**What is being asked**
In the records below, find the line with "Organization in Strapi**"; retype that line and all the following lines through the end, exactly, and add nothing.

**Records for the task**
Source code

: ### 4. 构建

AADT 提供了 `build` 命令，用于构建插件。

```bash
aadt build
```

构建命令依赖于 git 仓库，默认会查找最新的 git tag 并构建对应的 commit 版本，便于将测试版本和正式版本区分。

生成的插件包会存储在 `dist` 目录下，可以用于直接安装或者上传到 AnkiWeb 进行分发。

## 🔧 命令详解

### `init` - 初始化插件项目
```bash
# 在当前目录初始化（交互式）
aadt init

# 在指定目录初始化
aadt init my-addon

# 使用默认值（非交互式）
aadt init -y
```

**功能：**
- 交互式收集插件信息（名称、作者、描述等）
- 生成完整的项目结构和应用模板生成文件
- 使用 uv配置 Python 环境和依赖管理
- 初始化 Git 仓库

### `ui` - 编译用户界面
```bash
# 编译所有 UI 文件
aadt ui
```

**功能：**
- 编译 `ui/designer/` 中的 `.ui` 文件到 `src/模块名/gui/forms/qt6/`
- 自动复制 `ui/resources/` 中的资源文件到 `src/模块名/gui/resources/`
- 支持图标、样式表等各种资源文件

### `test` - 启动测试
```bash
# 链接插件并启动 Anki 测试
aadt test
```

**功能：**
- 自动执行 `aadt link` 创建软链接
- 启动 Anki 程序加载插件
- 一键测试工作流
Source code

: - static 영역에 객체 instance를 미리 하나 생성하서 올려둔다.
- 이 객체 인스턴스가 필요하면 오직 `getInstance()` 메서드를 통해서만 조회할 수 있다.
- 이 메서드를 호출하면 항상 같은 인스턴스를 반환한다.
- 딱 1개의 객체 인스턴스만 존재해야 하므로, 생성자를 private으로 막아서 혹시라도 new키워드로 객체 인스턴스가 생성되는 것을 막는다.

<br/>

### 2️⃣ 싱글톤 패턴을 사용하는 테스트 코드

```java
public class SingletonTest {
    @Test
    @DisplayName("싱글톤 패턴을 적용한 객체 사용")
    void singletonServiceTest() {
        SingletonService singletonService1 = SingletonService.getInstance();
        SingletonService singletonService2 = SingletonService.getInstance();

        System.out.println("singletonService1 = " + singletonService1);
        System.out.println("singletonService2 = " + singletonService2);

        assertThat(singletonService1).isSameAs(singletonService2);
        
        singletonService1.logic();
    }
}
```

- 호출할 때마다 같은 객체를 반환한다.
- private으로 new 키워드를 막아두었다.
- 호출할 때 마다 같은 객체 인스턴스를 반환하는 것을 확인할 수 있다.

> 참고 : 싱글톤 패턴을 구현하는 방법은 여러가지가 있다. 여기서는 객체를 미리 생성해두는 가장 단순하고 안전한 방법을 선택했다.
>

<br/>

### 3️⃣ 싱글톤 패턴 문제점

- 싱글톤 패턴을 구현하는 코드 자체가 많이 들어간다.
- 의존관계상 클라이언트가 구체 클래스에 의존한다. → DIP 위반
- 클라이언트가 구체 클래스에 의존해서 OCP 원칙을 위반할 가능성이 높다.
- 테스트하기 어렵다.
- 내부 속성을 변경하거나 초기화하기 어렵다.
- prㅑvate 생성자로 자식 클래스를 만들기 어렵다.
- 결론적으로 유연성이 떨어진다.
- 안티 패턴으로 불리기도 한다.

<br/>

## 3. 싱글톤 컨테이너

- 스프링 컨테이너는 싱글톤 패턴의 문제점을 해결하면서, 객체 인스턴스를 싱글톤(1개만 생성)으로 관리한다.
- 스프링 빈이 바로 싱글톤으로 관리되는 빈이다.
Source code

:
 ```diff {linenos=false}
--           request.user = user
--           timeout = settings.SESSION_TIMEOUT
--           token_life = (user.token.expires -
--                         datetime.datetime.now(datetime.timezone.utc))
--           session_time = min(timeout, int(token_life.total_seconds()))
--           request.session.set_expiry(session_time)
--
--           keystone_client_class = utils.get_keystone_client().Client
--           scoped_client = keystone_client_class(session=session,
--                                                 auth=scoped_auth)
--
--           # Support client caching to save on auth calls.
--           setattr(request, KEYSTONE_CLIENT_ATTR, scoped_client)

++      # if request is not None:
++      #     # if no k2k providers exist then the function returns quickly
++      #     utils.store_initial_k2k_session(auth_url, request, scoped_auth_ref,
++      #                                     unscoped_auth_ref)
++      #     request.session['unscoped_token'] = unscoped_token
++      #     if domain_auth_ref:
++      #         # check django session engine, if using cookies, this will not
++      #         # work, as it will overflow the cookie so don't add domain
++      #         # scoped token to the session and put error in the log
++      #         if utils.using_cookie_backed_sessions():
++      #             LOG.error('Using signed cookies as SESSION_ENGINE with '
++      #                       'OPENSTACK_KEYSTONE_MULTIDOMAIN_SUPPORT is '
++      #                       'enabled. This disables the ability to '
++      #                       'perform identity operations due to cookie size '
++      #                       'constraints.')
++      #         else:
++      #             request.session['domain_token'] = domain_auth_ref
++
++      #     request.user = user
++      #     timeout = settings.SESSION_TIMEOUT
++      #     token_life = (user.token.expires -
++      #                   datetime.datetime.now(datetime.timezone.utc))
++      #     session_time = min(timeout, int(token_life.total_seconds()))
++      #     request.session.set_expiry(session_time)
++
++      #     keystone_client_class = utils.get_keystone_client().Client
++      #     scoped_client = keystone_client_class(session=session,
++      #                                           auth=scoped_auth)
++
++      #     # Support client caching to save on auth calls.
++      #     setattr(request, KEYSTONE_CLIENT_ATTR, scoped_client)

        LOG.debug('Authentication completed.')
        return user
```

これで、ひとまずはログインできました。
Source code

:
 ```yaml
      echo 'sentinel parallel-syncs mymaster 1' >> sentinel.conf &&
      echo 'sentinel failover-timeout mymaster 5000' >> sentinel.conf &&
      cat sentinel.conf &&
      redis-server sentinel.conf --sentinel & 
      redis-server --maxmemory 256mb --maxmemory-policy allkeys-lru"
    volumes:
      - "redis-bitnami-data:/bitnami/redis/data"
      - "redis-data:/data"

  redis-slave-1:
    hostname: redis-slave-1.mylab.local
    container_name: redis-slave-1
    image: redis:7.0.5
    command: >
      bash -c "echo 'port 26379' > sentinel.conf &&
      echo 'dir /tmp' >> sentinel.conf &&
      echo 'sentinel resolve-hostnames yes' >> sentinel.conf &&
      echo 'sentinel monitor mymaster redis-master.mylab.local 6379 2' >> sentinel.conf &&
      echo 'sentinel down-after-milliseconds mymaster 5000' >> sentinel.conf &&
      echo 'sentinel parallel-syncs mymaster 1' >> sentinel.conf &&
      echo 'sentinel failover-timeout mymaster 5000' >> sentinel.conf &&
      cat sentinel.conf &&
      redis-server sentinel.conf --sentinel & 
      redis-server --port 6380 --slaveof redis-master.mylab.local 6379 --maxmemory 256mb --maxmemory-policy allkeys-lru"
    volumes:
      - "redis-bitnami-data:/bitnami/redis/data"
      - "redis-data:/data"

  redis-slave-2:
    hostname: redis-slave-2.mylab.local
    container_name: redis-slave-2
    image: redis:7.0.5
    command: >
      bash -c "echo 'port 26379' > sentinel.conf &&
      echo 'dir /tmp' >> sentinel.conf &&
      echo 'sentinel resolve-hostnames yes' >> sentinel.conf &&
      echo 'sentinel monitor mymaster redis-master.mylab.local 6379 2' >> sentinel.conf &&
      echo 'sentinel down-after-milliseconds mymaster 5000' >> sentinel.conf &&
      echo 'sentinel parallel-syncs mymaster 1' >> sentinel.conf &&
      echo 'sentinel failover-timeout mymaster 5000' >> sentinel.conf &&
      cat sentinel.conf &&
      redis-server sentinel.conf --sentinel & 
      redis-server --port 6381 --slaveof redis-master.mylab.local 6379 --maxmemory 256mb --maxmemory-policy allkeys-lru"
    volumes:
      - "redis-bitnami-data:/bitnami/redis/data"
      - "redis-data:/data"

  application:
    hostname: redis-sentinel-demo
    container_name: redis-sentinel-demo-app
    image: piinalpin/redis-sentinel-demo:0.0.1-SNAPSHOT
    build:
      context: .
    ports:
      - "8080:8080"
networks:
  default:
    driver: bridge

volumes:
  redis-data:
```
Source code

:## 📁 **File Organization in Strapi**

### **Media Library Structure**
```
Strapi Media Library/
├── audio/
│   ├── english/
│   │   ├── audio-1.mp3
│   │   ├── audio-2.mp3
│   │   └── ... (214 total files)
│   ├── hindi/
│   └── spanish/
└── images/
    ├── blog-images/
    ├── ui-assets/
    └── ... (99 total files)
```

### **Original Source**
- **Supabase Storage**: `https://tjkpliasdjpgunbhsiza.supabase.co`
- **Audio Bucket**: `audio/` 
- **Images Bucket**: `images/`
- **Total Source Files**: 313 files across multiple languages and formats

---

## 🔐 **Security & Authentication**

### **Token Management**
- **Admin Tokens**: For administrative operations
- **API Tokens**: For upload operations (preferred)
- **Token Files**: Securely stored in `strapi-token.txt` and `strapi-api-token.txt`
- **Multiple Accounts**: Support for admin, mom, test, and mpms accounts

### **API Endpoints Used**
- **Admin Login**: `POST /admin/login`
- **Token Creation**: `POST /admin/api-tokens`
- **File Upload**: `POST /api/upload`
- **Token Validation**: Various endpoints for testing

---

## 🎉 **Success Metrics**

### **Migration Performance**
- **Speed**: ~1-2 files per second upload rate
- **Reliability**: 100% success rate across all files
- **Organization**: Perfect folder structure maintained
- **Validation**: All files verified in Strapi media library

**Answer box**
:## 📁 **File Organization in Strapi**

### **Media Library Structure**
```
Strapi Media Library/
├── audio/
│   ├── english/
│   │   ├── audio-1.mp3
│   │   ├── audio-2.mp3
│   │   └── ... (214 total files)
│   ├── hindi/
│   └── spanish/
└── images/
    ├── blog-images/
    ├── ui-assets/
    └── ... (99 total files)
```

### **Original Source**
- **Supabase Storage**: `https://tjkpliasdjpgunbhsiza.supabase.co`
- **Audio Bucket**: `audio/` 
- **Images Bucket**: `images/`
- **Total Source Files**: 313 files across multiple languages and formats

---

## 🔐 **Security & Authentication**

### **Token Management**
- **Admin Tokens**: For administrative operations
- **API Tokens**: For upload operations (preferred)
- **Token Files**: Securely stored in `strapi-token.txt` and `strapi-api-token.txt`
- **Multiple Accounts**: Support for admin, mom, test, and mpms accounts

### **API Endpoints Used**
- **Admin Login**: `POST /admin/login`
- **Token Creation**: `POST /admin/api-tokens`
- **File Upload**: `POST /api/upload`
- **Token Validation**: Various endpoints for testing

---

## 🎉 **Success Metrics**

### **Migration Performance**
- **Speed**: ~1-2 files per second upload rate
- **Reliability**: 100% success rate across all files
- **Organization**: Perfect folder structure maintained
- **Validation**: All files verified in Strapi media library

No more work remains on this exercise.